_About this exercise_
Read through the data and count the lines that contain the string "over"; give only the result.

----- Excerpted records

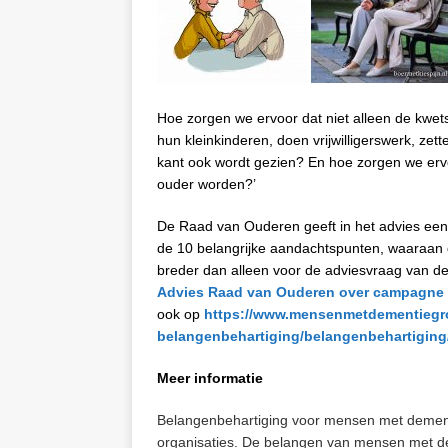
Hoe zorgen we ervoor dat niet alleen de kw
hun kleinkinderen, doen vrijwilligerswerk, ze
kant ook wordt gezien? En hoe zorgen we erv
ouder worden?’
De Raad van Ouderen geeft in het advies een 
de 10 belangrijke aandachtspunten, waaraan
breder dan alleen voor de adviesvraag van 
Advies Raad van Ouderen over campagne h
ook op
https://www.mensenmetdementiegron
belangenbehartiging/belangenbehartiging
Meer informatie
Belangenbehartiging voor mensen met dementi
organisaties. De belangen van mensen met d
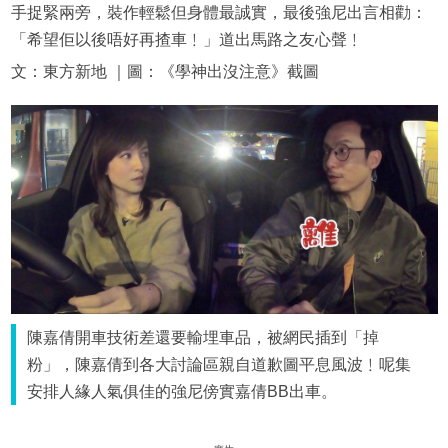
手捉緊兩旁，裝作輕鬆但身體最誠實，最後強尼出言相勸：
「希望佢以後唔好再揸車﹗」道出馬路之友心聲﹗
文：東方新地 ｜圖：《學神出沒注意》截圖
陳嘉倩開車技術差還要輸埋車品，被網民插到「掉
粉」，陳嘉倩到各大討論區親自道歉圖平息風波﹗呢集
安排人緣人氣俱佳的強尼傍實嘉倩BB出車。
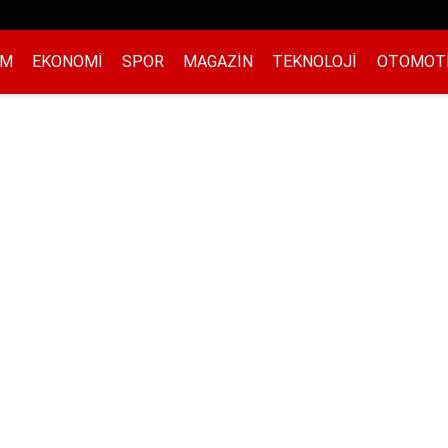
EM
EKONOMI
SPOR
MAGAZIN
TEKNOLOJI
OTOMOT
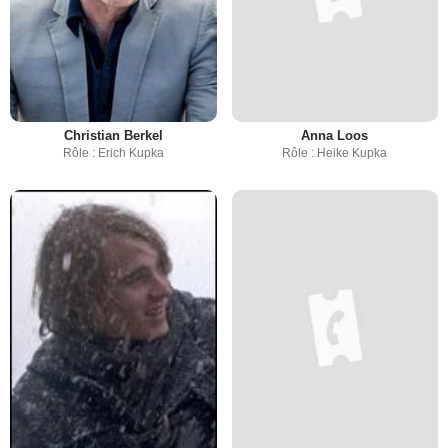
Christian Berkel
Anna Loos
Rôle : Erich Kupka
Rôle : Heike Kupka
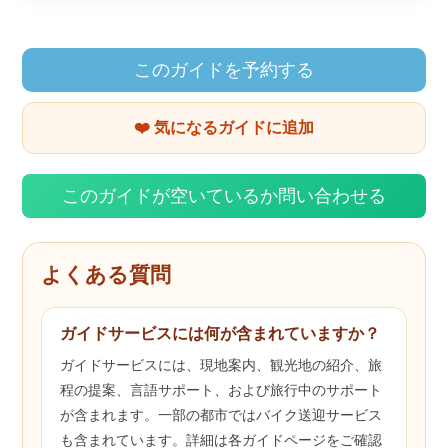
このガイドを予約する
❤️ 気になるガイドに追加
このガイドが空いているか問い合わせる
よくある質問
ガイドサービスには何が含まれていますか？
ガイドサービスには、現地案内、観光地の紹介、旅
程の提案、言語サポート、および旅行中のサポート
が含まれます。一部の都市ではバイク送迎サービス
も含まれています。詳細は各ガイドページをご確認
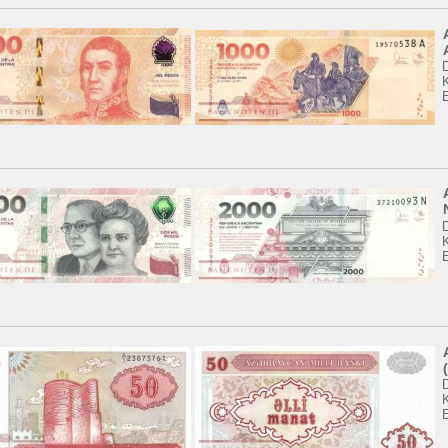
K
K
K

----------
----- Excerpted records

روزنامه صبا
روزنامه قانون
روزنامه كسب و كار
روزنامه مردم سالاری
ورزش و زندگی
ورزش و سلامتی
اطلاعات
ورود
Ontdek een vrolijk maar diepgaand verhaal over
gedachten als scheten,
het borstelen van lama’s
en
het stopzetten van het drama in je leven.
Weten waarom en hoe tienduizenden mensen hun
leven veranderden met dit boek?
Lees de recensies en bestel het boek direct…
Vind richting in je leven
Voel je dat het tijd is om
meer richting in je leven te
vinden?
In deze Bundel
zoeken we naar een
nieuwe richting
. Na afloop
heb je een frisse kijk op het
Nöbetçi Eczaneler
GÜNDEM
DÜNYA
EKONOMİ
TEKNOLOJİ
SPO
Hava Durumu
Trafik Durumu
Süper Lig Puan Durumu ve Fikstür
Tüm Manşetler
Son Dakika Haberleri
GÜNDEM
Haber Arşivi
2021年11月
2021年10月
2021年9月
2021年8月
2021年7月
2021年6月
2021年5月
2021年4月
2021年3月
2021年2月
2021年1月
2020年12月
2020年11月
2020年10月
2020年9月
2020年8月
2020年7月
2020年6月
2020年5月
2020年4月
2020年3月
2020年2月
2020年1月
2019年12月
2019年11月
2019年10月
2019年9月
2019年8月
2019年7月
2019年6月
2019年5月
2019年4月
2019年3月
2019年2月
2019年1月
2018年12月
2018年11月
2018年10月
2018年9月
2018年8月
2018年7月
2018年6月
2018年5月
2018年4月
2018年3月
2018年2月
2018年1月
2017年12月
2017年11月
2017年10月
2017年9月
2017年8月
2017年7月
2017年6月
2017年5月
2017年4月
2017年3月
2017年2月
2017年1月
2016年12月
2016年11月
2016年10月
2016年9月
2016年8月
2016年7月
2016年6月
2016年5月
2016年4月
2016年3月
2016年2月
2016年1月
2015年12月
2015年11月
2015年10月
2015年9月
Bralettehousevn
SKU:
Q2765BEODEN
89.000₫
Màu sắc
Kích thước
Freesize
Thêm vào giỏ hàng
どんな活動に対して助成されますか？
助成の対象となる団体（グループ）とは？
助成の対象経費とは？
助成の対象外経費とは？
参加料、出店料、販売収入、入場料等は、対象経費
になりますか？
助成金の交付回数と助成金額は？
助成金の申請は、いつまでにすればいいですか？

----------

_Answer to the problem_
2